Pakistan: Where we tame problems instead of solving them

The LEAs and establishment will continue to pick up and arrest foot soldiers, but no one will dare to address the roots of the problem

A new Joint Investigation Team Report on Baldia Town FIR has been made public. For some strange reason authorities made it public two months later and only with the intention to create news on media since no legal action has been taken as per the suggestions made in the JIT.

The JIT puts forward a lot of new facts and asks a new FIR to be registered, clearly mentioning old/new affiliates/members of MQM. Unlike the old JIT, this one is not relying on just hearsay evidence and hence puts forward more cogent evidence.

Why isn’t the FIR being filed? Why aren’t the people named being tried? This is the real problem eating Pakistan from within.

Government, LEAs or establishment – whatever we may call it – none of them is interested in solving our problems of violence, extortion, extremism and terrorism. They are only interested in taming the troublemakers. They just want to continue cornering them, and politically pressurising them, so compromises can be reached and people can continue to be used for whatever purposes.

At this moment MQM itself should volunteer the members named in the JIT for investigations. But neither would any party volunteer its members, nor would any other ruling party file the case. The LEAs and establishment will continue to pick up and arrest foot soldiers, but no one will dare to go to the roots of the problem and apprehend those who provide the money, influence and instructions to cause menace.

Mumtaz Qadri will be tried but no one will touch Mufti Hanif Qureshi, the man who inspired him. Clerics will be picked for hate speech but no one will touch Ahmed Ludhianvi, who prints, publishes and leads the hate narrative. Taliban fighters will be picked up but no one will touch Sami ul Haq who rubs shoulders with generals and takes pride in Taliban commanders being students in his madrassa. Students advocating Caliphate and Daesh will be picked but no one will touch Abdul Aziz who literally rules over his own mini country in Pakistan. Target killers will be picked from Lyari, Orangi Town and Kati Pahari, etc but no one will touch the politicians who back them.

Instead generals like Musharraf will make them ministers and offer them NROs. Baloch fighters will go missing, but the sardars inspiring them to fight will always have invitation to be bought out by whomsoever is willing to pay more and they get immunity on surrender. Generals will make claims that terrorism has no place in Pakistan, but the likes of Hamid Gul will continue to command respect long after they are gone and perhaps even inspire some currently in service.

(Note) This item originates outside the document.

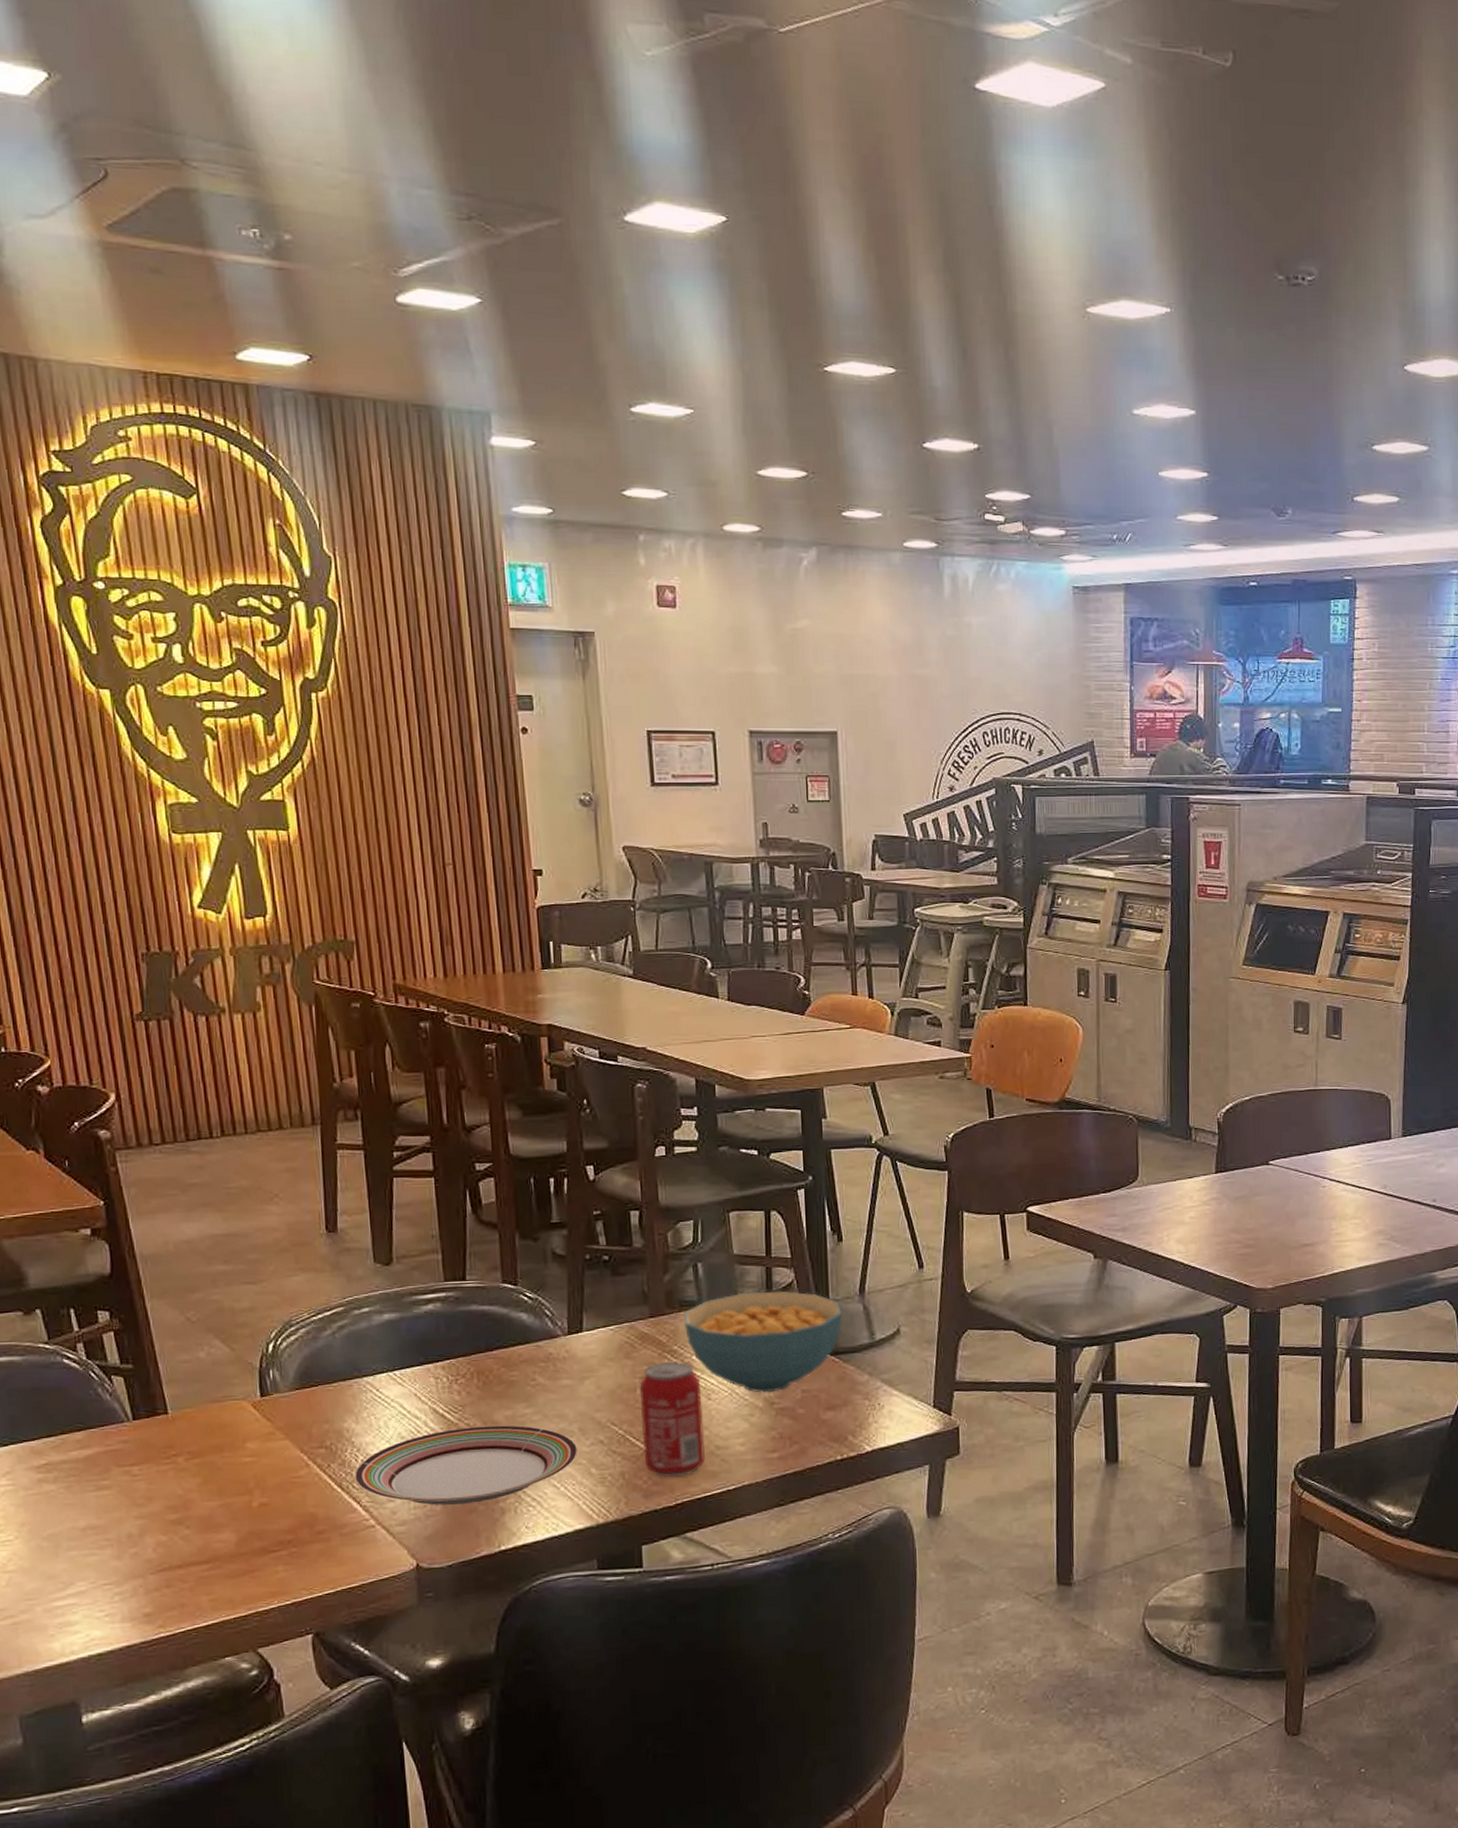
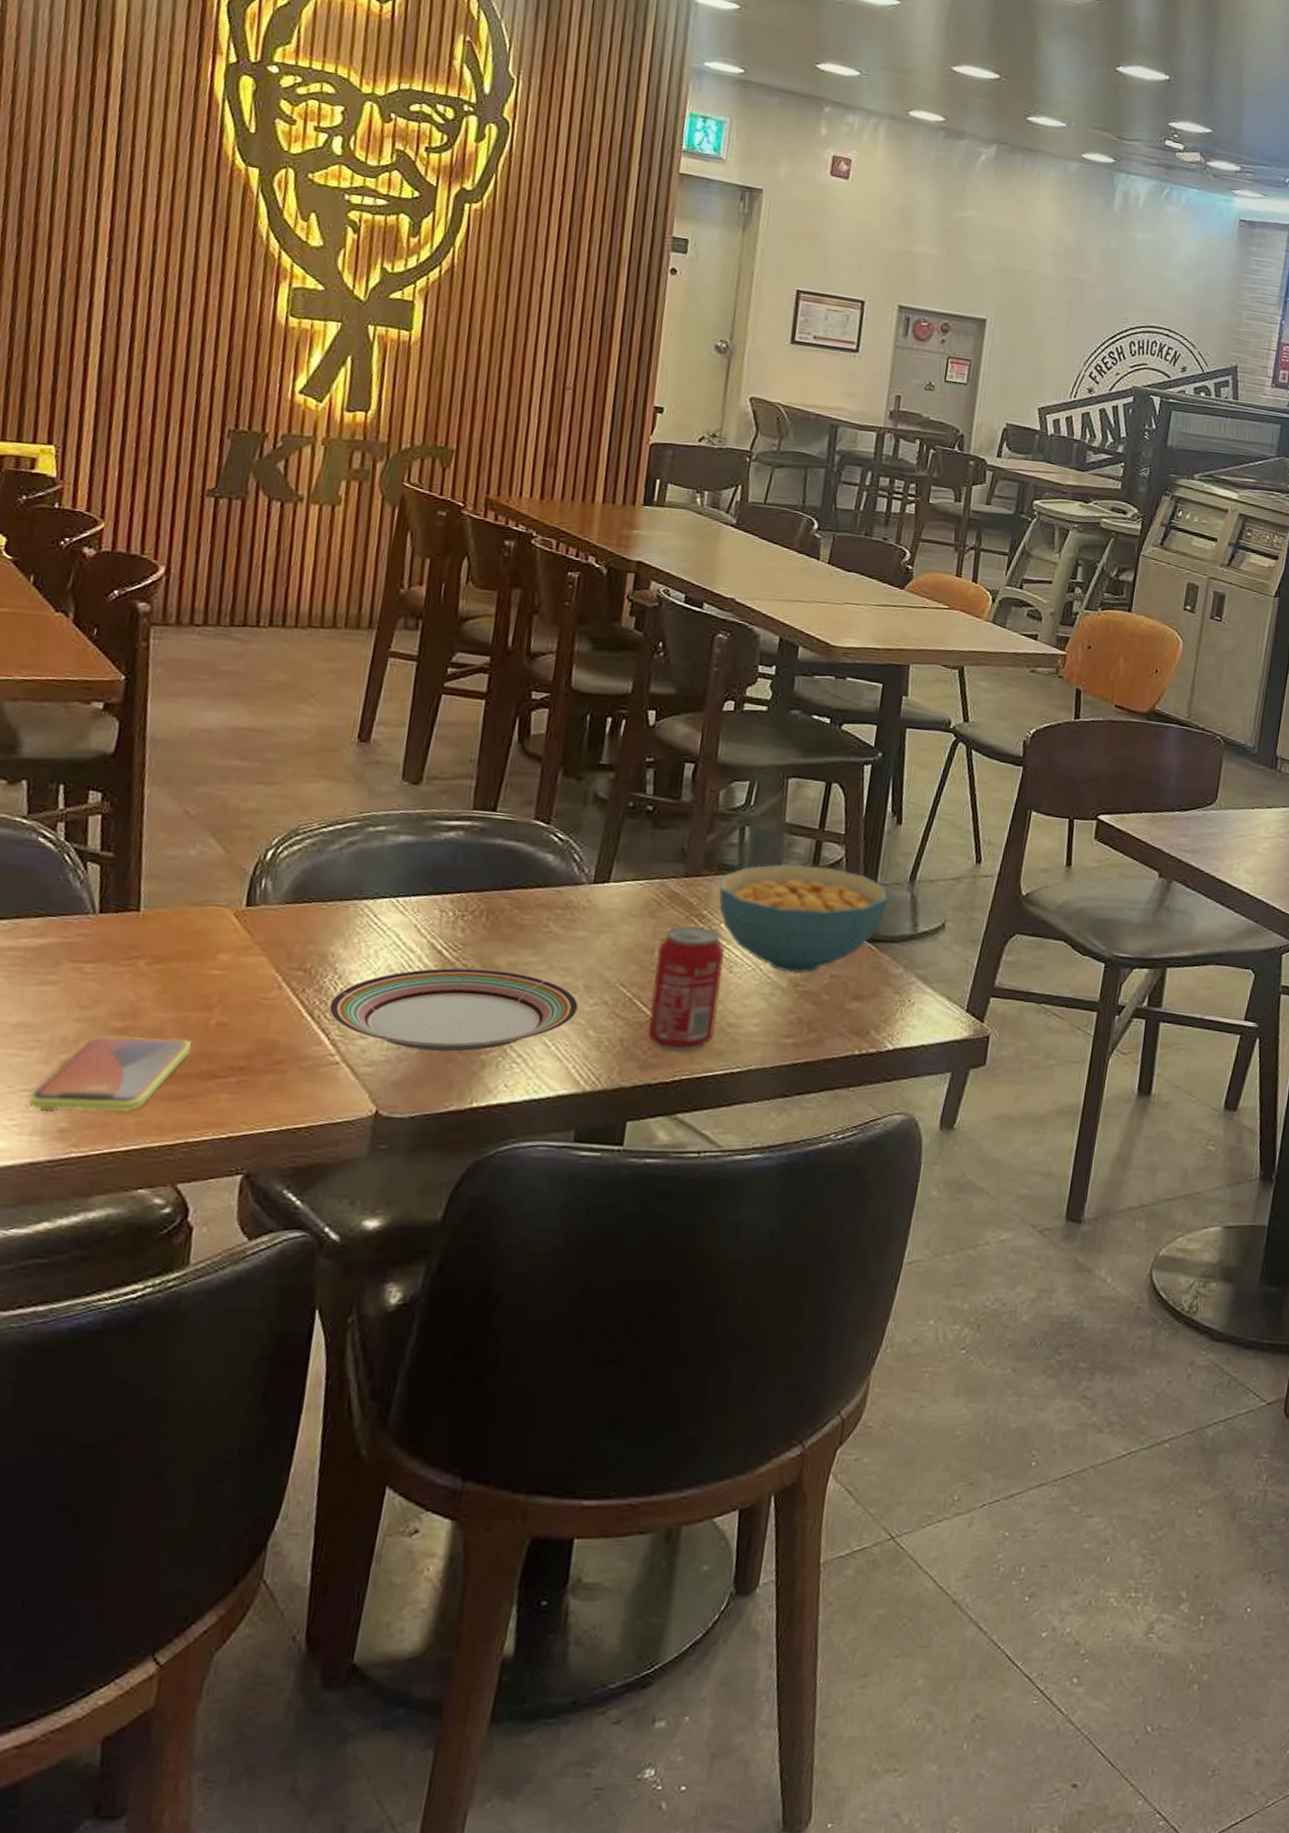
smartphone: none [113,1522,241,1600] -> present [29,1035,191,1112]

We don’t solve problems; we tame them. And we continue to choose power politics over the lives of the poor, innocent and weak like the 259 burnt alive in Baldia Town.

NAP, JIT, NACTA, CTD and POPA are not allowed to be effective, and have been deliberately limited to just being fancy acronyms and talking points for those who claim to run the country and command its mandate. Martyred soldiers and police officers become evidence of our "resolve" and so this war against selective enemies continues to appear sacred. And civilians who were left with no choice but to sacrifice their life in the middle of a terror attack are turned into heroes to glorify their death, so the nation is more occupied with paying tributes and less worried about questioning the complacency and flawed policies of our security apparatus.

Compassion, love and tolerance are a part of our culture, with which we could have guided the world in this age of hate and phobias. But we have allowed ourselves to be reduced to the bad example of the country on the brink of failure which everyone wants to avoid. Our real development doesn’t lie in economic corridors. With or without Pakistan, corridors long or short will be built and the world will continue to move forward. Our real development lies in human development, and forming a country which guarantees rule of law, accountability and transparency, where no one is a sacred cow.

Today neither do I feel indebted to any minister nor do I feel gratitude towards any Army chief. I just feel like praying for the welfare and well being of Pakistan; my amazing country of 200 million which has every potential to lead the world if its people only learn to take care of each other.